**What is needed**
Your job is to return each record exactly, minus any pictures.

(Records drawn from a dataset)
☆ ☆ ☆ ☆

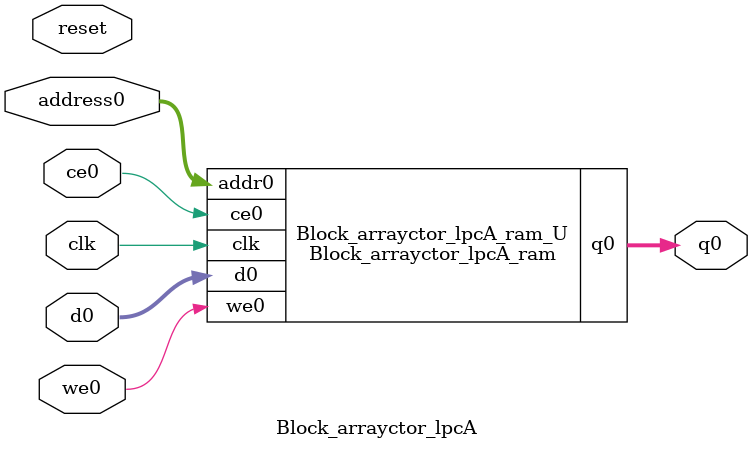
<source format=v>
`timescale 1 ns / 1 ps
module Block_arrayctor_lpcA_ram (addr0, ce0, d0, we0, q0,  clk);

parameter DWIDTH = 5;
parameter AWIDTH = 14;
parameter MEM_SIZE = 13284;

input[AWIDTH-1:0] addr0;
input ce0;
input[DWIDTH-1:0] d0;
input we0;
output reg[DWIDTH-1:0] q0;
input clk;

(* ram_style = "block" *)reg [DWIDTH-1:0] ram[0:MEM_SIZE-1];




always @(posedge clk)  
begin 
    if (ce0) begin
        if (we0) 
            ram[addr0] <= d0; 
        q0 <= ram[addr0];
    end
end


endmodule

`timescale 1 ns / 1 ps
module Block_arrayctor_lpcA(
    reset,
    clk,
    address0,
    ce0,
    we0,
    d0,
    q0);

parameter DataWidth = 32'd5;
parameter AddressRange = 32'd13284;
parameter AddressWidth = 32'd14;
input reset;
input clk;
input[AddressWidth - 1:0] address0;
input ce0;
input we0;
input[DataWidth - 1:0] d0;
output[DataWidth - 1:0] q0;



Block_arrayctor_lpcA_ram Block_arrayctor_lpcA_ram_U(
    .clk( clk ),
    .addr0( address0 ),
    .ce0( ce0 ),
    .we0( we0 ),
    .d0( d0 ),
    .q0( q0 ));

endmodule


</source>
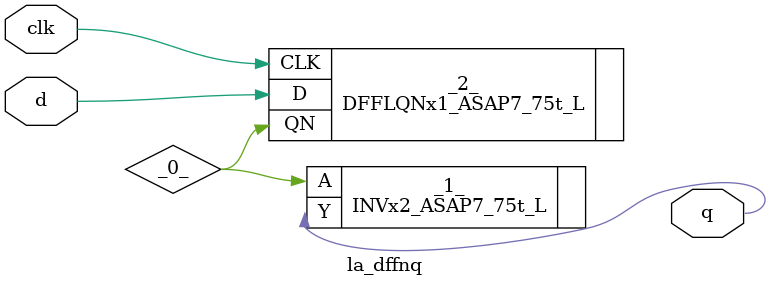
<source format=v>

/* Generated by Yosys 0.44 (git sha1 80ba43d26, g++ 11.4.0-1ubuntu1~22.04 -fPIC -O3) */

(* top =  1  *)
(* src = "generated" *)
(* keep_hierarchy *)
module la_dffnq (
    d,
    clk,
    q
);
  wire _0_;
  (* src = "generated" *)
  input clk;
  wire clk;
  (* src = "generated" *)
  input d;
  wire d;
  (* src = "generated" *)
  output q;
  wire q;
  INVx2_ASAP7_75t_L _1_ (
      .A(_0_),
      .Y(q)
  );
  (* src = "generated" *)
  DFFLQNx1_ASAP7_75t_L _2_ (
      .CLK(clk),
      .D  (d),
      .QN (_0_)
  );
endmodule

</source>
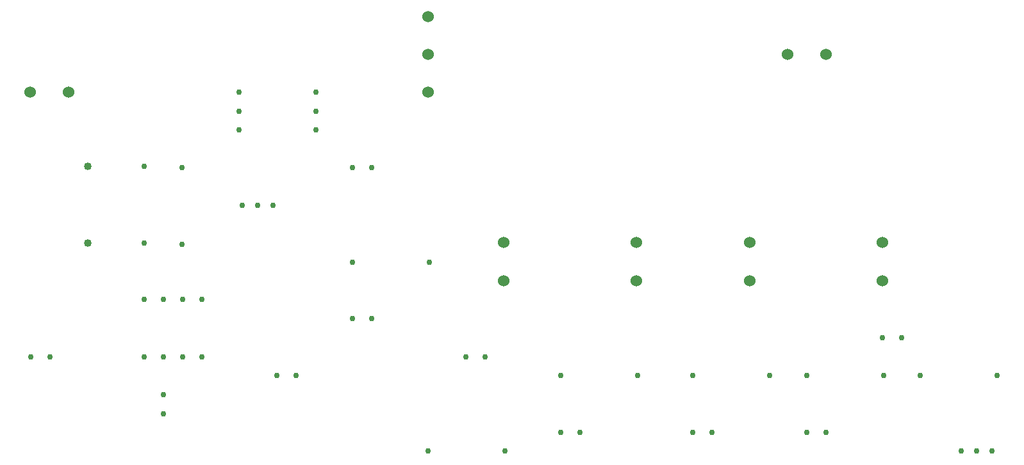
<source format=gbr>
G04 PROTEUS GERBER X2 FILE*
%TF.GenerationSoftware,Labcenter,Proteus,8.13-SP0-Build31525*%
%TF.CreationDate,2022-10-31T03:05:26+00:00*%
%TF.FileFunction,Plated,1,2,PTH*%
%TF.FilePolarity,Positive*%
%TF.Part,Single*%
%TF.SameCoordinates,{c032f36a-8843-4a41-912d-e50223fc27ad}*%
%FSLAX45Y45*%
%MOMM*%
G01*
%TA.AperFunction,ComponentDrill*%
%ADD40C,1.524000*%
%ADD41C,1.016000*%
%ADD42C,0.762000*%
%TD.AperFunction*%
D40*
X-12750000Y+8250000D03*
X-13258000Y+8250000D03*
X-3250000Y+8750000D03*
X-2742000Y+8750000D03*
D41*
X-12500000Y+7266000D03*
X-12500000Y+6250000D03*
D42*
X-11750000Y+6250000D03*
X-11750000Y+7266000D03*
X-11250000Y+7250000D03*
X-11250000Y+6234000D03*
D40*
X-8000000Y+9250000D03*
X-8000000Y+8749620D03*
X-8000000Y+8249240D03*
D42*
X-10500000Y+8000000D03*
X-9484000Y+8000000D03*
X-10500000Y+7750000D03*
X-9484000Y+7750000D03*
X-10500000Y+8250000D03*
X-9484000Y+8250000D03*
X-13250000Y+4750000D03*
X-12996000Y+4750000D03*
X-9000000Y+7250000D03*
X-8746000Y+7250000D03*
X-546800Y+3500000D03*
X-750000Y+3500000D03*
X-953200Y+3500000D03*
X-11750000Y+4750000D03*
X-11496000Y+4750000D03*
X-11242000Y+4750000D03*
X-10988000Y+4750000D03*
X-10988000Y+5512000D03*
X-11242000Y+5512000D03*
X-11496000Y+5512000D03*
X-11750000Y+5512000D03*
D40*
X-7000000Y+5750000D03*
X-7000000Y+6258000D03*
X-5250000Y+5750000D03*
X-5250000Y+6258000D03*
X-3750000Y+5750000D03*
X-3750000Y+6258000D03*
X-2000000Y+5750000D03*
X-2000000Y+6258000D03*
D42*
X-11500000Y+4250000D03*
X-11500000Y+3996000D03*
X-6250000Y+4500000D03*
X-5234000Y+4500000D03*
X-4500000Y+4500000D03*
X-3484000Y+4500000D03*
X-3000000Y+4500000D03*
X-1984000Y+4500000D03*
X-1500000Y+4500000D03*
X-484000Y+4500000D03*
X-10453200Y+6750000D03*
X-10250000Y+6750000D03*
X-10046800Y+6750000D03*
X-6250000Y+3750000D03*
X-5996000Y+3750000D03*
X-4500000Y+3750000D03*
X-4246000Y+3750000D03*
X-3000000Y+3750000D03*
X-2746000Y+3750000D03*
X-7500000Y+4750000D03*
X-7246000Y+4750000D03*
X-10000000Y+4500000D03*
X-9746000Y+4500000D03*
X-9000000Y+5250000D03*
X-8746000Y+5250000D03*
X-8000000Y+3500000D03*
X-6984000Y+3500000D03*
X-2000000Y+5000000D03*
X-1746000Y+5000000D03*
X-9000000Y+6000000D03*
X-7984000Y+6000000D03*
M02*

</source>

☆ ☆ ☆ ☆

**Response to the task**
<source format=v>
`timescale 1 ns / 1 ps
module Block_arrayctor_lpcA_ram (addr0, ce0, d0, we0, q0,  clk);

parameter DWIDTH = 5;
parameter AWIDTH = 14;
parameter MEM_SIZE = 13284;

input[AWIDTH-1:0] addr0;
input ce0;
input[DWIDTH-1:0] d0;
input we0;
output reg[DWIDTH-1:0] q0;
input clk;

(* ram_style = "block" *)reg [DWIDTH-1:0] ram[0:MEM_SIZE-1];




always @(posedge clk)  
begin 
    if (ce0) begin
        if (we0) 
            ram[addr0] <= d0; 
        q0 <= ram[addr0];
    end
end


endmodule

`timescale 1 ns / 1 ps
module Block_arrayctor_lpcA(
    reset,
    clk,
    address0,
    ce0,
    we0,
    d0,
    q0);

parameter DataWidth = 32'd5;
parameter AddressRange = 32'd13284;
parameter AddressWidth = 32'd14;
input reset;
input clk;
input[AddressWidth - 1:0] address0;
input ce0;
input we0;
input[DataWidth - 1:0] d0;
output[DataWidth - 1:0] q0;



Block_arrayctor_lpcA_ram Block_arrayctor_lpcA_ram_U(
    .clk( clk ),
    .addr0( address0 ),
    .ce0( ce0 ),
    .we0( we0 ),
    .d0( d0 ),
    .q0( q0 ));

endmodule


</source>
<source format=v>

/* Generated by Yosys 0.44 (git sha1 80ba43d26, g++ 11.4.0-1ubuntu1~22.04 -fPIC -O3) */

(* top =  1  *)
(* src = "generated" *)
(* keep_hierarchy *)
module la_dffnq (
    d,
    clk,
    q
);
  wire _0_;
  (* src = "generated" *)
  input clk;
  wire clk;
  (* src = "generated" *)
  input d;
  wire d;
  (* src = "generated" *)
  output q;
  wire q;
  INVx2_ASAP7_75t_L _1_ (
      .A(_0_),
      .Y(q)
  );
  (* src = "generated" *)
  DFFLQNx1_ASAP7_75t_L _2_ (
      .CLK(clk),
      .D  (d),
      .QN (_0_)
  );
endmodule

</source>
<source format=gbr>
G04 PROTEUS GERBER X2 FILE*
%TF.GenerationSoftware,Labcenter,Proteus,8.13-SP0-Build31525*%
%TF.CreationDate,2022-10-31T03:05:26+00:00*%
%TF.FileFunction,Plated,1,2,PTH*%
%TF.FilePolarity,Positive*%
%TF.Part,Single*%
%TF.SameCoordinates,{c032f36a-8843-4a41-912d-e50223fc27ad}*%
%FSLAX45Y45*%
%MOMM*%
G01*
%TA.AperFunction,ComponentDrill*%
%ADD40C,1.524000*%
%ADD41C,1.016000*%
%ADD42C,0.762000*%
%TD.AperFunction*%
D40*
X-12750000Y+8250000D03*
X-13258000Y+8250000D03*
X-3250000Y+8750000D03*
X-2742000Y+8750000D03*
D41*
X-12500000Y+7266000D03*
X-12500000Y+6250000D03*
D42*
X-11750000Y+6250000D03*
X-11750000Y+7266000D03*
X-11250000Y+7250000D03*
X-11250000Y+6234000D03*
D40*
X-8000000Y+9250000D03*
X-8000000Y+8749620D03*
X-8000000Y+8249240D03*
D42*
X-10500000Y+8000000D03*
X-9484000Y+8000000D03*
X-10500000Y+7750000D03*
X-9484000Y+7750000D03*
X-10500000Y+8250000D03*
X-9484000Y+8250000D03*
X-13250000Y+4750000D03*
X-12996000Y+4750000D03*
X-9000000Y+7250000D03*
X-8746000Y+7250000D03*
X-546800Y+3500000D03*
X-750000Y+3500000D03*
X-953200Y+3500000D03*
X-11750000Y+4750000D03*
X-11496000Y+4750000D03*
X-11242000Y+4750000D03*
X-10988000Y+4750000D03*
X-10988000Y+5512000D03*
X-11242000Y+5512000D03*
X-11496000Y+5512000D03*
X-11750000Y+5512000D03*
D40*
X-7000000Y+5750000D03*
X-7000000Y+6258000D03*
X-5250000Y+5750000D03*
X-5250000Y+6258000D03*
X-3750000Y+5750000D03*
X-3750000Y+6258000D03*
X-2000000Y+5750000D03*
X-2000000Y+6258000D03*
D42*
X-11500000Y+4250000D03*
X-11500000Y+3996000D03*
X-6250000Y+4500000D03*
X-5234000Y+4500000D03*
X-4500000Y+4500000D03*
X-3484000Y+4500000D03*
X-3000000Y+4500000D03*
X-1984000Y+4500000D03*
X-1500000Y+4500000D03*
X-484000Y+4500000D03*
X-10453200Y+6750000D03*
X-10250000Y+6750000D03*
X-10046800Y+6750000D03*
X-6250000Y+3750000D03*
X-5996000Y+3750000D03*
X-4500000Y+3750000D03*
X-4246000Y+3750000D03*
X-3000000Y+3750000D03*
X-2746000Y+3750000D03*
X-7500000Y+4750000D03*
X-7246000Y+4750000D03*
X-10000000Y+4500000D03*
X-9746000Y+4500000D03*
X-9000000Y+5250000D03*
X-8746000Y+5250000D03*
X-8000000Y+3500000D03*
X-6984000Y+3500000D03*
X-2000000Y+5000000D03*
X-1746000Y+5000000D03*
X-9000000Y+6000000D03*
X-7984000Y+6000000D03*
M02*

</source>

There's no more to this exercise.